Он достал из кармана закопченную металлическую пробку. Рафаэль с трудом мог видеть ее. Зелье было превосходным, и он только что приложился к нему, второй раз за вечер. Перед раковинами в туалете стояли четыре удовлетворенных клиента. Двое из них вообразили себя королевскими мушкетерами и теперь фехтовали шестидюймовыми расческами; еще один безучастно разглядывал себя в покрытом слоем грязи зеркале, четвертый непрерывно кивал, стоя у писсуара и не имея сил отойти от него. Появившийся Марио наблюдал за сделкой.

— Слушай, дружок, — сказал он, — ты уже стряпаешь среди бела дня.

— Через минуту закончу, — ответил Рафаэль, поворачиваясь к покупателю, следившему за Марио.

— Сколько ты принимаешь за раз?

— Пятидолларовый пакет, — ответил мужчина.

— Ладно, отсыплю тебе половину. Это настоящий динамит, тебе может понадобиться провожатый.

Мужчина кивнул.

— У меня кончается запас, — сказал Рафаэль.

— Не беспокойся, дружок, у меня еще двадцать пакетиков.

— Потом мы сможем отправиться на авеню Авраама, — предложил Рафаэль. — Там мы тоже сможем кое-что спустить.

Рафаэль затрясся от смеха, и его рука с пробкой задрожала.

— Теперь мы с тобой вроде бизнесменов. Карманы полны капустой. Имеем свое дело. Хулио правильно сказал. Пора кончать с пуэрториканскими замашками. Говорим только по-английски. Выбиваемся в люди. Он обращался с нами, как с грязью, потому что мы этого заслуживали.

— Ты заболтался, — сказал Марио. — Отдай этому парню его долю, и сматываемся отсюда.

Мужчина шагнул к Рафаэлю за своей порцией приготовленного героина. Рафаэль протянул наркотик, но тот выбил его из рук. Рафаэль удивленно поднял глаза.

— Это ты сглупил, действительно сглупил.

Перед его глазами сверкнул металл. Сузившиеся до булавочных головок зрачки Рафаэля опустились на пол, словно в поисках источника этого сияния. Парень продолжал сжимать в руке пробку.

— Хватит, вставай к стене, — сказал мужчина.

— Это что такое, шутка? — спросил Марио, его голос задрожал. Он повернулся к Рафаэлю. — Это все ты со своими дурацкими идеями. Он нас взял. Это легаш.

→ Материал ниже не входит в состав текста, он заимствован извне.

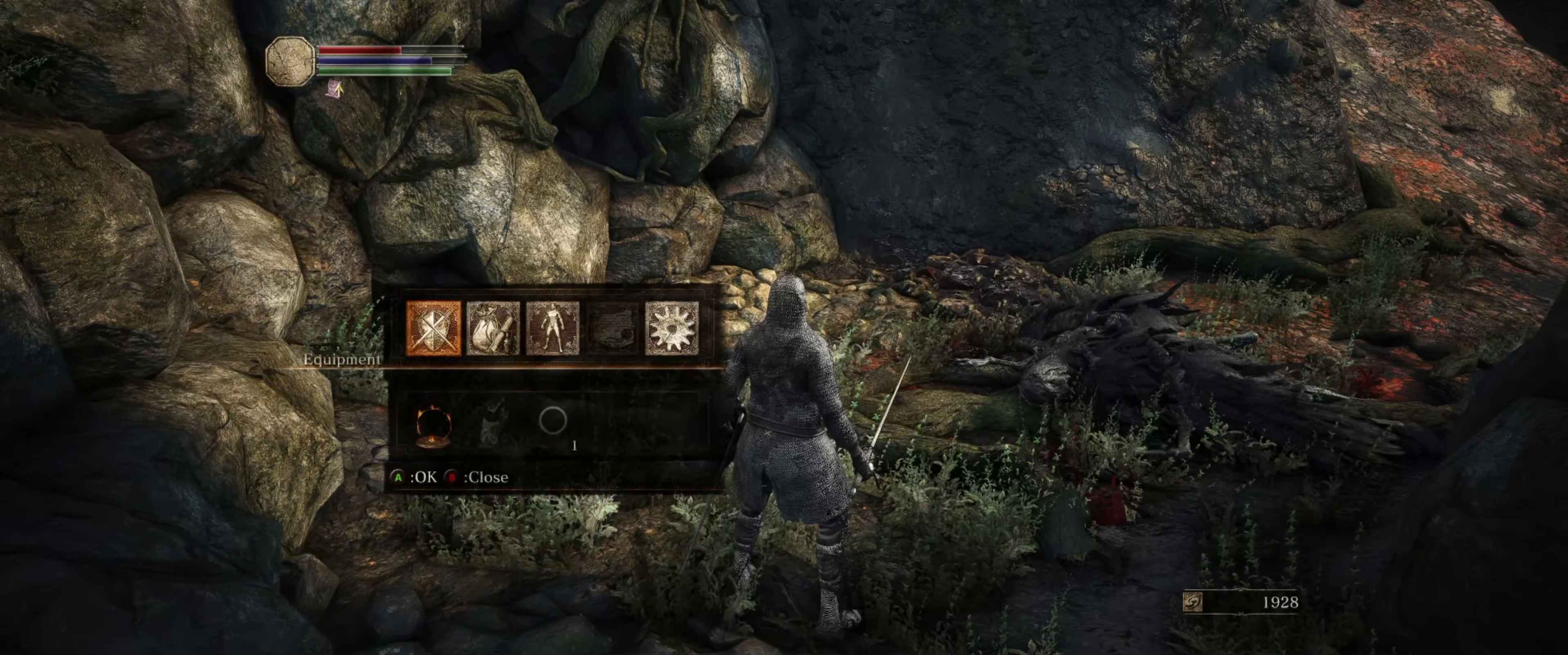
{"buttons": [], "left_stick": "center", "right_stick": "center", "events": [[250, "A", "down"], [383, "A", "up"]]}
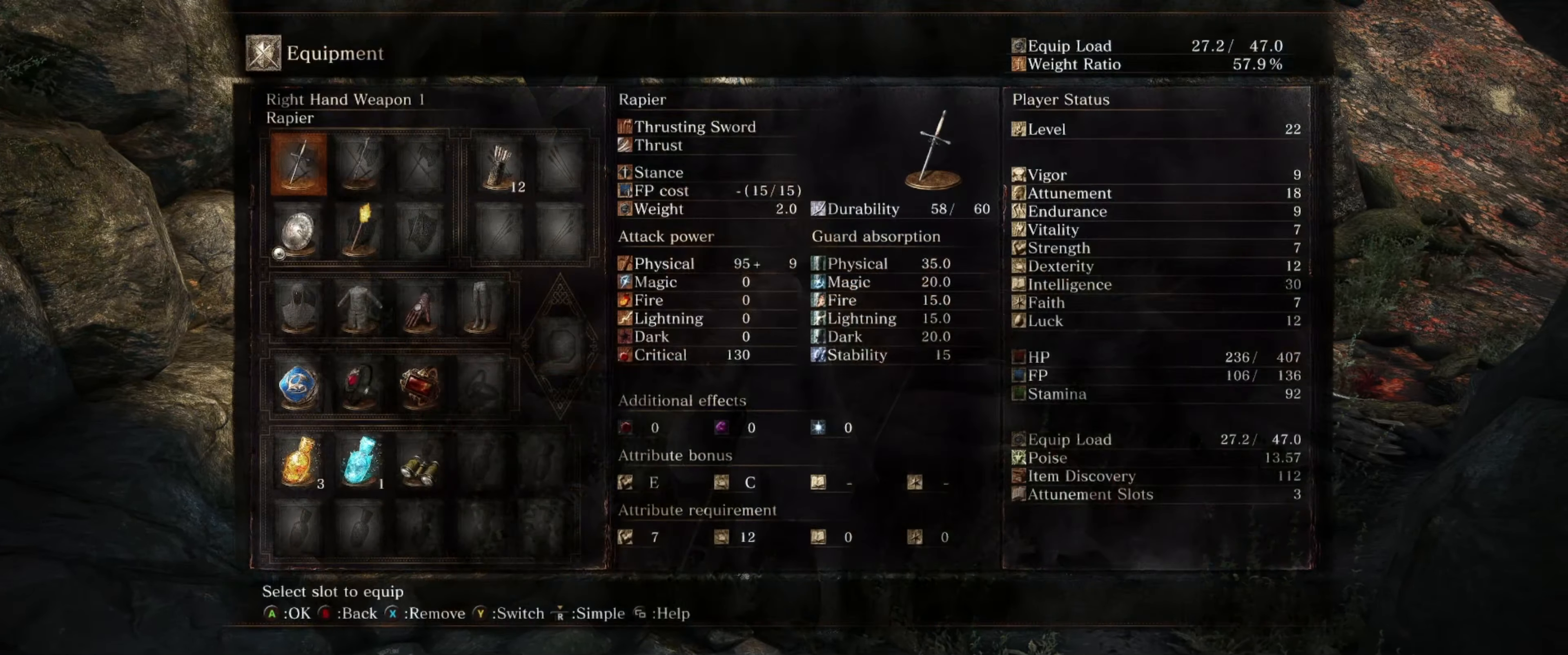
{"buttons": [], "left_stick": "center", "right_stick": "center", "events": [[233, "DPAD_DOWN", "down"], [300, "DPAD_DOWN", "up"]]}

Рафаэль непонимающим взглядом смотрел на молодого мужчину, которому не могло быть больше двадцати трех лет.

— Он! Он не легаш; он — один из нас. Смотри, у него пушка, он готов стрелять в нас. Но ты же один из нас, да, парень? Один из нас…

— Был. А теперь повернитесь к стене лицом.

Марио начал плакать. Стена была покрыта надписями и рисунками.

— Парень, можно я волью себе эту дозу? — взмолился Рафаэль. — Она ведь уже готова.

Мужчина взял у него из рук крышечку и вылил остатки в писсуар. Рафаэль увидел, как наркотик смешался с мочой и пеной заструился к сливу.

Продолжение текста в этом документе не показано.